含有量(100g) 1日の摂取量の目安 1日の摂取量に占める割合
- 2500mg -

カリウムは体内の浸透圧の調整に役立つミネラルの一種です。カリウムと水分を一緒に摂取すると便秘の改善が期待できるほか、筋肉の働きを良くさせる効果があるので脂肪の燃焼を助ける効能があります。

また、カリウムは水分と一緒に塩分を排出する働きがあります。むくみが起きると血流やリンパの流れを悪くしますが、カリウムを摂ることでむくみが取れて体内の代謝が良くなり、結果的に痩せやすい体になるのでダイエットに効果的です。むくみが気になっている人や、ダイエットに効果を感じていない人はカリウムを意識的に摂取すると良いでしょう。(※5)

⑤カルシウム

含有量(100g) 1日の摂取量の目安 1日の摂取量に占める割合
190mg 550mg 35%

カルシウムは骨を丈夫にすることは有名ですが、美容に効果があることはあまり知られていません。肌のターンオーバーが28日の周期であれば健康的な肌を保つことができると言われていますが、30代以降になると新陳代謝の速度が低下してターンオーバーの周期が長くなります。

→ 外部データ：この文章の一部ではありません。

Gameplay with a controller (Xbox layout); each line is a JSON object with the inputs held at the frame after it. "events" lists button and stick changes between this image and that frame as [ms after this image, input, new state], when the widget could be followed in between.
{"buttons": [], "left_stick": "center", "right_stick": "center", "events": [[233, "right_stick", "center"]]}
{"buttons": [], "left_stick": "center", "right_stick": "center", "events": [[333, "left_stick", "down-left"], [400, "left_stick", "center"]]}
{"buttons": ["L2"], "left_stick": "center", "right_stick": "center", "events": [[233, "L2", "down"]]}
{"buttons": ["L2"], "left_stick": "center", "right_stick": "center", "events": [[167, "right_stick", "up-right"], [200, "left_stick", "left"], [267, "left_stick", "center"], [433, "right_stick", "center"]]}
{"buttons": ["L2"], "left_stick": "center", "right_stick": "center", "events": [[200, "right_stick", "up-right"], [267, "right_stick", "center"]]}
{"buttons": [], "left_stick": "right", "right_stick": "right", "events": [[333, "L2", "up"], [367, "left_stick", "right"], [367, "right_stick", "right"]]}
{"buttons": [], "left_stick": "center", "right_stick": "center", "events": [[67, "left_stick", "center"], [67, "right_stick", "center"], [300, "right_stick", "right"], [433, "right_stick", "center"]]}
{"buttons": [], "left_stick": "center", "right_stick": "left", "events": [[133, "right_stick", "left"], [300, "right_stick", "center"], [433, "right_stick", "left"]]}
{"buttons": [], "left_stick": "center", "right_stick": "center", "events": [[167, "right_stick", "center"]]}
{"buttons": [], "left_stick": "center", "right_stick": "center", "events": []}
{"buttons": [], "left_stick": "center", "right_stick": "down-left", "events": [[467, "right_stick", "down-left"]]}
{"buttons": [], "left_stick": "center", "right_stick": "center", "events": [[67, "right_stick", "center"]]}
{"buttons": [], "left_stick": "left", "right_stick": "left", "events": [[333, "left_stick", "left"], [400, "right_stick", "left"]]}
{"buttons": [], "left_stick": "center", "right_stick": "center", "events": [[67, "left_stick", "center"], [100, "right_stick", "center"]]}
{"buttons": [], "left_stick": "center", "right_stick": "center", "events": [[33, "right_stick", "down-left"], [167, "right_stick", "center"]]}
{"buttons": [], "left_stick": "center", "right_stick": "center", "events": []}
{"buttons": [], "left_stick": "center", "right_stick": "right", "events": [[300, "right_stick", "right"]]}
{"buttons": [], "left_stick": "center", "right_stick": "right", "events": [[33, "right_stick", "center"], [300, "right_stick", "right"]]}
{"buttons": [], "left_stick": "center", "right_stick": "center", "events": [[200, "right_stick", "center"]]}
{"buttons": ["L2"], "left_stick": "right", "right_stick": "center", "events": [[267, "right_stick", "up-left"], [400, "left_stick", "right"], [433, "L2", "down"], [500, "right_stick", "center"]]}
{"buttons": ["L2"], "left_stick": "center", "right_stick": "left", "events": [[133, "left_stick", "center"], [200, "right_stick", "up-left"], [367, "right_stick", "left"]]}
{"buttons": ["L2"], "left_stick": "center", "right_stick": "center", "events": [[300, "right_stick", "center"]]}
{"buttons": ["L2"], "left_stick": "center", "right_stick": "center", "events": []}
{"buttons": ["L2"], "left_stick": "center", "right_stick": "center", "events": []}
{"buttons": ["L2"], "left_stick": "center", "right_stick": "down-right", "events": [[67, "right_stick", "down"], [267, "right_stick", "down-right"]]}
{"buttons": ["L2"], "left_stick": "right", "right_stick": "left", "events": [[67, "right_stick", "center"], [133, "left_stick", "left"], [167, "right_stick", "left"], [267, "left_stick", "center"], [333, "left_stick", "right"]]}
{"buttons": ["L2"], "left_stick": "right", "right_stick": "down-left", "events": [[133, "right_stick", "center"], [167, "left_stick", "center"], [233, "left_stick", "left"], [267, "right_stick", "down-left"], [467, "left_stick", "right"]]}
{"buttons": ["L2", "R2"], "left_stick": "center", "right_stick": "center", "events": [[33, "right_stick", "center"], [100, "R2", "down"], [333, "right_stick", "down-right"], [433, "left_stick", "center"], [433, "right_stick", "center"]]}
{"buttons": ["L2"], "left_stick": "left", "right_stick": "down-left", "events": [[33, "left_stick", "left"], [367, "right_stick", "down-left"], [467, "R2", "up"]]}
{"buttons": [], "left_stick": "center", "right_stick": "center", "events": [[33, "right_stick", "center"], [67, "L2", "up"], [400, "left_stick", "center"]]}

カルシウムにはこの低下したターンオーバーの周期をスムーズに進める働きがあるようです。(※6)

⑥鉄

含有量(100g) 1日の摂取量の目安 1日の摂取量に占める割合
6.8mg 6.5mg 105%

鉄は赤血球に含まれるヘモグロビンの材料となる栄養素です。ヘモグロビンは主に酸素を運搬する役割を担っており、体内で鉄が不足するとヘモグロビンを生成することができず、酸素の運搬や老廃物の回収が滞ります。すると全身の組織が酸欠状態になり、疲れ・だるさ・肩こり・頭痛などが起こりやすくなります。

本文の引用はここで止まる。